Faced with a more uncertain economic climate and surging operating costs, CFOs anticipate a sharp deterioration in operating margins. Almost half (49 per cent) believe operating margins will decline over the next year. This figure has doubled since the previous survey. The reasons include high inflation across European countries caused by rising commodity, energy, operating and transport costs. The net balance of expectations concerning operating margins (the difference between the share of positive and negative responses) declined from 20 per cent in the autumn to -23 per cent in spring 2022.
CFOs in the consumer goods sector, faced with persistent supply chain disruptions, labour shortages and rising costs, are the most pessimistic, with 64 per cent believing that operating margins will decrease over the next year. At the other extreme, CFOs in the tourism & travel sector are the most optimistic: half (49 per cent) believe their margins will increase.
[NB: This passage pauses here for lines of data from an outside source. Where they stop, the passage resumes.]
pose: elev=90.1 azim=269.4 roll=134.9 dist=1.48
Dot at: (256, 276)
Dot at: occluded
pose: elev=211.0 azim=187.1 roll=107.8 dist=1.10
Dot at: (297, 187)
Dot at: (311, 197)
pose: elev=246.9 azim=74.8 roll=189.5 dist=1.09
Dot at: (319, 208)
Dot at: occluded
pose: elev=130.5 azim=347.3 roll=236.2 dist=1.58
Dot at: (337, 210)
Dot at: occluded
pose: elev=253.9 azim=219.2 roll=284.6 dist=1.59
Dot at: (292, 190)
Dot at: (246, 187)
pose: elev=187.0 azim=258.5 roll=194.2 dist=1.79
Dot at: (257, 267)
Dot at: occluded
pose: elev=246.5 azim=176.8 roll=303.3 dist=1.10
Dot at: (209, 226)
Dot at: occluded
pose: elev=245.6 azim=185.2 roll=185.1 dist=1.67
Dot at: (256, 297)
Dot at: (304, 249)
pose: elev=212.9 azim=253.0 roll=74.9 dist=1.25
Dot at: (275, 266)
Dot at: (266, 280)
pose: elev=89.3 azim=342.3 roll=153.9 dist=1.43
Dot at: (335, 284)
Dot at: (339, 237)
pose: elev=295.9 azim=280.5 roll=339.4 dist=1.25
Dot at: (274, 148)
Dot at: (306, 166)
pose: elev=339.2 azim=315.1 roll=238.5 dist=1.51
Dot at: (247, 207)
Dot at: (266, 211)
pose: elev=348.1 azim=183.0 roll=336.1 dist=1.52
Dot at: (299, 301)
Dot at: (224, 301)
Although most CFOs remain optimistic that revenues will increase over the next 12 months, the net balance of expectations has decreased from 71 to 44 per cent. Despite this, 63 per cent of CFOs believe revenues will increase in the next 12 months while only 19 per cent feel revenues will decrease.
Similar trends can be observed across all sectors. CFOs in the business and professional services sector are the most optimistic, with 89 per cent expecting revenues will increase in the next 12 months. CFOs in the automotive industry are the least optimistic, with just 41 per cent expecting revenues to increase over the same period.
The net balance of expectations about capital expenditures (CAPEX) over the next 12 months has declined sharply, from 38 per cent in the autumn to 10 per cent in spring 2022. Despite this, a third of CFOs across Europe remain optimistic that they will increase CAPEX spending during the next 12 months.
CFOs in the automotive sector are the most pessimistic: it is the only sector to show a negative net balance in CAPEX spending intentions in spring 2022. The net balance of CFOs responding that CAPEX investments will increase declined sharply from 20 per cent in autumn 2021 to -13 per cent in spring 2022. Meanwhile the proportion of CFOs in the automotive industry who believe CAPEX investments will decrease has doubled, from 16 per cent in autumn 2021 to 37 per cent in spring 2022.
As with other critical metrics, the net balance in CFOs’ hiring expectations has also declined, from 42 per cent in spring 2021 to 28 per cent in autumn 2021 – but it remains higher than one year ago. The survey results also reveal that CFOs have revised up their plans for future employment considerably more strongly than for CAPEX. More than 40 per cent of CFOs expect to expand the number of employees over the next year, nearly three times more than those who expect a decrease (15 per cent) over the same period.
CFOs in all other sectors except automotive plan to increase hiring in the next 12 months. CFOs in the business and professional services sector (75 per cent) and tourism & travel (72 per cent) are the most confident that they will be increasing the employee headcount over the next 12 months. In contrast, a significant portion of CFOs in automotive (33 per cent) plan to decrease the employee headcount over the next year, the highest across all sectors.
One reason for the strength of corporate hiring plans is the pronounced shortage of skilled labour. This has been identified as one of the top three business risks in spring 2022.